在当今科技发展日新月异的背景下,及时发现和把握有价值的技术机会对于实现突破性技术创新具有至关重要的意义。开展技术机会识别研究,可以帮助研究人员敏锐地捕捉未来科技发展趋势,为行业内关键问题提供创新性解决方案,进而推动科技创新与产业升级的良性循环,为社会经济可持续发展提供源源不断的动力。

本文结合语义分析和复杂网络分析构建了一套技术机会识别方法体系。首先以语义网络的形式表示技术知识要素,将SAO结构的SA和AO作为语义网络中的节点。同时,通过识别知识元素之间的共现关系,建立节点之间的连边,形成一个完整的SAO语义网络,用于识别候选技术机会。然后,综合考虑技术机会创新水平、市场前景及技术合作程度和复杂程度等特征因素,根据历史技术机会实证探究影响技术机会价值的特征因素,通过建立回归模型分析各个指标对技术机会的影响,并以显著指标为基础,建立科学的技术机会目标函数。随后,通过运用启发式遗传算法在SAO语义网络上进行技术机会搜索,以得到最优的技术机会集合。最后,通过语义相似度匹配算法识别能体现该技术机会的一组专利,从而为领域技术机会的转化落地指明方向。在实证分析部分,本文选取人工智能领域的专利数据进行了实证研究,并采用定性与定量相结合的评估方法对识别出的技术机会进行验证。

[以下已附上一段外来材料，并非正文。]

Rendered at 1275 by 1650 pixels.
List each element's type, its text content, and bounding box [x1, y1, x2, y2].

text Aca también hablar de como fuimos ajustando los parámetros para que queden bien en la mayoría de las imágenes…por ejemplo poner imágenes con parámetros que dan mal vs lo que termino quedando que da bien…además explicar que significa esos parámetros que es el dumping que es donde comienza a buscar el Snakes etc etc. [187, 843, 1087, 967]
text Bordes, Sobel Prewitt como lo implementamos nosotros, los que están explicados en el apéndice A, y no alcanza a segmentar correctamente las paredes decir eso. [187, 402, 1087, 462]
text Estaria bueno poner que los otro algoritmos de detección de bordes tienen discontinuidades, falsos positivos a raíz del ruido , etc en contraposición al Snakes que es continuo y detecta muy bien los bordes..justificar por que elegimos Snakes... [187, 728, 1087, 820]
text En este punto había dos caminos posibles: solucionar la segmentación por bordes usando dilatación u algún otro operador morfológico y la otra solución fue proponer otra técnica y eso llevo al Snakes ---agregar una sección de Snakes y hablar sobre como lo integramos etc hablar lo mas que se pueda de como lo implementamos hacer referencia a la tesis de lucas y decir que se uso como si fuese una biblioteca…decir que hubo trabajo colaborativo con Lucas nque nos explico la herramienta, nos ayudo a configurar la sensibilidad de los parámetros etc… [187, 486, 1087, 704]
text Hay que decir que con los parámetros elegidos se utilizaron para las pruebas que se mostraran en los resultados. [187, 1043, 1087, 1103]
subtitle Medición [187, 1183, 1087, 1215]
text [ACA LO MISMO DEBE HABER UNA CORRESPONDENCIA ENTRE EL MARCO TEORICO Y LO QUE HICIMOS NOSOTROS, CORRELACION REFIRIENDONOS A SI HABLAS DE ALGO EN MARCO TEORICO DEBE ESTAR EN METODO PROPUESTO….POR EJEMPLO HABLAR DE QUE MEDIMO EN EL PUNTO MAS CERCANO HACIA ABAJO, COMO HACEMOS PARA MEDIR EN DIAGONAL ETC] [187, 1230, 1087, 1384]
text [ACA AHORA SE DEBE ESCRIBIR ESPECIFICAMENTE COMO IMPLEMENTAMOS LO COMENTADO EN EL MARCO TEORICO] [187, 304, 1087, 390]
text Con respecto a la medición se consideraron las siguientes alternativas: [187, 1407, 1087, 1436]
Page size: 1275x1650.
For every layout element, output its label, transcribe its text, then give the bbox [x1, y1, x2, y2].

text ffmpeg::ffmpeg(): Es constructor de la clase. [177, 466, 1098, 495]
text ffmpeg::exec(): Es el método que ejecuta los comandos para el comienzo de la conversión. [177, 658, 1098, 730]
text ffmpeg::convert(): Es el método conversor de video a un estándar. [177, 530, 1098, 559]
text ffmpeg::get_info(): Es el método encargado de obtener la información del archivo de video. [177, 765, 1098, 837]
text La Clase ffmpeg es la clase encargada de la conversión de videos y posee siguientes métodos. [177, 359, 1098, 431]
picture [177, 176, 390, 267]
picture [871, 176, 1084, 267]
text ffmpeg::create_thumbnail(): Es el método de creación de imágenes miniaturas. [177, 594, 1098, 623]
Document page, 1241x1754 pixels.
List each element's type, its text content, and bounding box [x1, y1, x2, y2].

本文的方法与传统技术机会识别方法相比,具有以下优势:(1)本文采用基于SAO结构构建语义网络,能够更准确地表征技术机会中的深层次信息,从而增强语义网络构建的精度。此外,通过将技术机会表征为语义子网络,使得机会的表征形式更为详细和具体,同时易于解读和理解;(2)本文引入启发式遗传算法在SAO语义网络构成的技术空间中搜索技术机会,遗传算法作为一种具有预测性质的优化方法,能够有效地结合技术形成机理、历史机会表征方式,以及面向未来的探索策略,实现对未来技术机会的有效挖掘。通过遗传算法对预测语义网络进行优化搜索,可以在庞大的技术发展空间中筛选出有望引领未来发展的关键技术方向。

外文摘要:

In the context of today's rapid technological development, timely discovery and grasp of valuable technological opportunities is of crucial significance for achieving breakthrough technological innovations. Carrying out technology opportunity identification research can help researchers keenly capture future technological development trends, provide innovative solutions to key issues in the industry, and then promote a virtuous cycle of technological innovation and industrial upgrading, providing a steady stream of sustainable social and economic development power.
This paper combines semantic analysis and complex network analysis to construct a set of technology opportunity identification method system. Firstly, technical knowledge elements are expressed in the form of semantic network, and SA and AO of SAO structure are taken as nodes in the semantic network. At the same time, by identifying the co-occurrence relationship between knowledge elements and establishing the connection between nodes, a complete SAO semantic network is formed to identify candidate technology opportunities. Then, comprehensively consider the characteristic factors such as technological opportunity innovation level, market prospect, technical cooperation degree and complexity, explore the characteristic factors that affect the value of technological opportunity based on historical technological opportunity empirical evidence, analyze the impact of each index on technological opportunity by establishing a regression model, and Based on significant indicators, establish a scientific technology opportunity evaluation function and objective function. Then, by using the heuristic genetic algorithm to search for technical opportunities on the SAO semantic network to obtain the optimal set of technical opportunities. Finally, a group of patents that can reflect the technical opportunities are identified through the semantic similarity matching algorithm, thereby pointing out the direction for the transformation of technical opportunities in the field.In the part of empirical analysis, this paper selects patent data in the field of artificial intelligence for empirical research, and a combination of qualitative and quantitative assessment methods to verify the identified technical opportunities.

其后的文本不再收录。